The House had passed a bill, subsequently tabled by the Senate Military Affairs Committee, which would have deferred only fathers who were married before Pearl Harbor and had children genuinely dependent upon them; these fathers were deferred only as long as non-deferrable men were available in the three other categories of the draft. The Senate bill would not only extend the draft of fathers but also would have applied to all fathers married before Pearl Harbor. A new House bill soon to be introduced by Representative May meanwhile would defer the draft for all fathers with dependent children regardless of when the child was born. Current policy of the Selective Service was to defer all fathers with dependent children, irrespective of when the child was born.

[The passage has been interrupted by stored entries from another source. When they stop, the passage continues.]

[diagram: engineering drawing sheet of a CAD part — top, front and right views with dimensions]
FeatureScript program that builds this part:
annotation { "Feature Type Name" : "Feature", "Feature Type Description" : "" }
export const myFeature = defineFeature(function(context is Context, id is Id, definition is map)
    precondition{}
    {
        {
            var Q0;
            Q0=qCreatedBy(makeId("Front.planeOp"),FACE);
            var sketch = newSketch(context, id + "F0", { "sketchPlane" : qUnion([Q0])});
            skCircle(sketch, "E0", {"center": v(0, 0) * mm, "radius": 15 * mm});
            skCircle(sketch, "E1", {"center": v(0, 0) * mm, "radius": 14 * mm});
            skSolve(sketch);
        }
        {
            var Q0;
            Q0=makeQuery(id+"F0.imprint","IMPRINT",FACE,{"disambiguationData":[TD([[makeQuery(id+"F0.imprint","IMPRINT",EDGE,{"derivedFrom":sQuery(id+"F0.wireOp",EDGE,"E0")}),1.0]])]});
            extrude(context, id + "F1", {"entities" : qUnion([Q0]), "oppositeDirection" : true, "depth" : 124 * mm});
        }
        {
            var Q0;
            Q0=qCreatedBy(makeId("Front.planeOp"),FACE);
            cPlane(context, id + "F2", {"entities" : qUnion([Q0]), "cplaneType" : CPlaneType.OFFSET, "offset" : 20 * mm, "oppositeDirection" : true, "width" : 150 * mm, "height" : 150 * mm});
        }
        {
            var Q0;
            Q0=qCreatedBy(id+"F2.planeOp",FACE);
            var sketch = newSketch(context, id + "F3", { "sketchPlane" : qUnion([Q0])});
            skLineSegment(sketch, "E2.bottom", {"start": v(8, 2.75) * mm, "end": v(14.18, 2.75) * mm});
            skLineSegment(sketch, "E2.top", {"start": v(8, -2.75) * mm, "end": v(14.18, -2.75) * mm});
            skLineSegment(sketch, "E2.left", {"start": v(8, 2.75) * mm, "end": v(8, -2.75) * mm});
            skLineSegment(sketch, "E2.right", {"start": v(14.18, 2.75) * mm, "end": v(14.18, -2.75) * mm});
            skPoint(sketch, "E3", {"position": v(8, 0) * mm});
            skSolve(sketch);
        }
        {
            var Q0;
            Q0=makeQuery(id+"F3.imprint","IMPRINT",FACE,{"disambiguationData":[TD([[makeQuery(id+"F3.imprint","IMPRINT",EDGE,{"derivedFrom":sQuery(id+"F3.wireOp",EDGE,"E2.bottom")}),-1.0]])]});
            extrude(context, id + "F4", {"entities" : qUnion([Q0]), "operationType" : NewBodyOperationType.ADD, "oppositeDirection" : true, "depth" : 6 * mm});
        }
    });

Raymond Clapper assures his reader that the war with Germany would persist for at least another year before the German people gave up, appearances presently to the contrary notwithstanding. Compared to a year earlier when during the summer the Nazis had pushed to the Volga in Russia and nearly to the Suez in Egypt, the war had taken a decisive turn on three fronts to the favor of the Allies. In the Mediterranean, Hitler's forces were pushed out of North Africa, out of Sicily and southern Italy, no longer with any chance thus to link with Japan through the Suez. In Russia, the failure of the German summer offensive had sewn up that front from German advantage permanently. And the Atlantic had largely been cleared of the U-boat menace, formerly hindering the vital Allied shipping efforts. Still, overconfidence was America’s and Britain’s worst enemy, says Mr. Clapper.

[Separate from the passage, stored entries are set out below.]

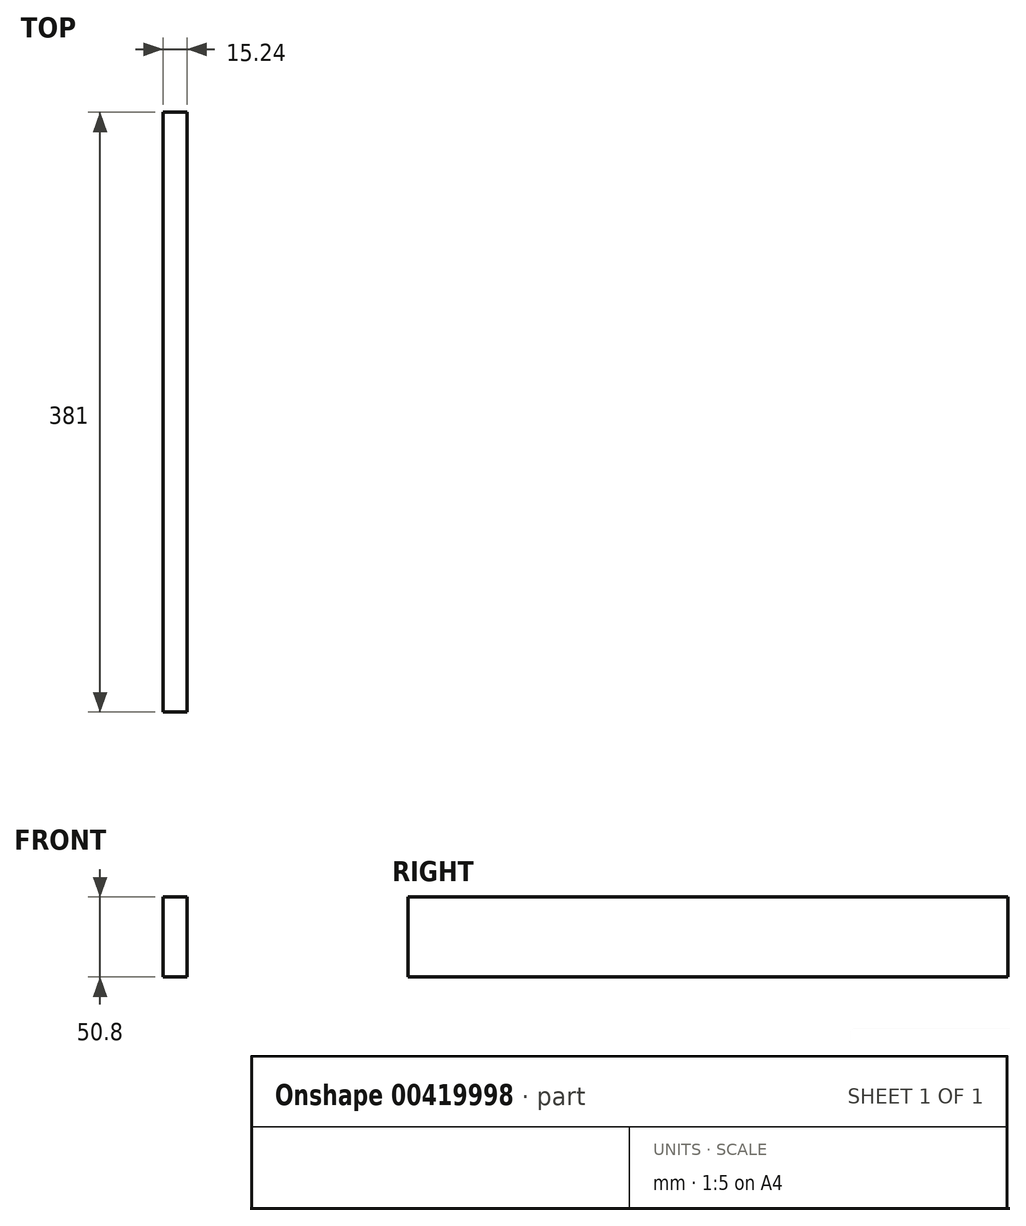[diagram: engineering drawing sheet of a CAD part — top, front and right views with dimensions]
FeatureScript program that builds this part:
annotation { "Feature Type Name" : "Feature", "Feature Type Description" : "" }
export const myFeature = defineFeature(function(context is Context, id is Id, definition is map)
    precondition{}
    {
        {
            var Q0;
            Q0=qCreatedBy(makeId("Front.planeOp"),FACE);
            var sketch = newSketch(context, id + "F0", { "sketchPlane" : qUnion([Q0])});
            skLineSegment(sketch, "E0.bottom", {"start": v(7.62, -25.4) * mm, "end": v(-7.62, -25.4) * mm});
            skLineSegment(sketch, "E0.top", {"start": v(7.62, 25.4) * mm, "end": v(-7.62, 25.4) * mm});
            skLineSegment(sketch, "E0.left", {"start": v(7.62, -25.4) * mm, "end": v(7.62, 25.4) * mm});
            skLineSegment(sketch, "E0.right", {"start": v(-7.62, -25.4) * mm, "end": v(-7.62, 25.4) * mm});
            skPoint(sketch, "E0.middle", {"position": v(0, 0) * mm});
            skSolve(sketch);
        }
        {
            var Q0;
            Q0=makeQuery(id+"F0.imprint","IMPRINT",FACE,{"disambiguationData":[TD([[makeQuery(id+"F0.imprint","IMPRINT",EDGE,{"derivedFrom":sQuery(id+"F0.wireOp",EDGE,"E0.bottom")}),-1.0]])]});
            extrude(context, id + "F1", {"entities" : qUnion([Q0]), "depth" : 381 * mm});
        }
    });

Dorothy Thompson stresses that the Battle for Italy would be an all out effort on both sides, Allied and German, unlike the preceding battles in North Africa and Sicily which had been viewed by Hitler as delaying efforts once the pushes of the Allies began. There would be no similar quick retreat by the Germans from Italy. The losses, she warns, would be heavy for the Allies.

The Italians meanwhile were fighting for themselves, not for the Allies, but against the German occupation. It was best therefore to understand this distinction and use it to Allied benefit by insuring the ends which the Italian people sought. Their worst historical enemies, she says, those who had brought Mussolini to power, had been the latifundian estate owners, the plutocratic monopolistic interests, the military imperialists, and royalty which had provided cohesion for the other groups. These enemies, along with Hitler, had to be the focus of Allied elimination to inspire the inertia to freedom in the Italian people made evident in the recent demonstrations across the country in the wake of Mussolini’s demise and the reluctance subsequently of Badoglio immediately to surrender to the Allies.

Drew Pearson examines the public dismay over Congress, as evidenced by the spate of denunciatory mail he had received after advocating an increase in congressional pay from $10,000 per year. He finds the source of frustration to be the tendency of Congress to gather itself behind its own protective moat and damn the torpedoes vis à vis anyone criticizing the institution or its membership.

The tendency was crystallized most visibly in the recent investigation by the Justice Department into the illegal receipt of lobbying fees by Congressman Goober Cox of Georgia for lobbying efforts with the FCC, in the wake of which investigation he both escaped any punitive sanction and effectively turned the tables, obtaining $60,000 to investigate the FCC, the agency which had initiated the complaint with the Justice Department. In the process, the Congressional Record was doctored to eliminate any testimony favorable to the FCC.

Such antics, says Mr. Pearson, could not help but spread public cynicism anent the Congress.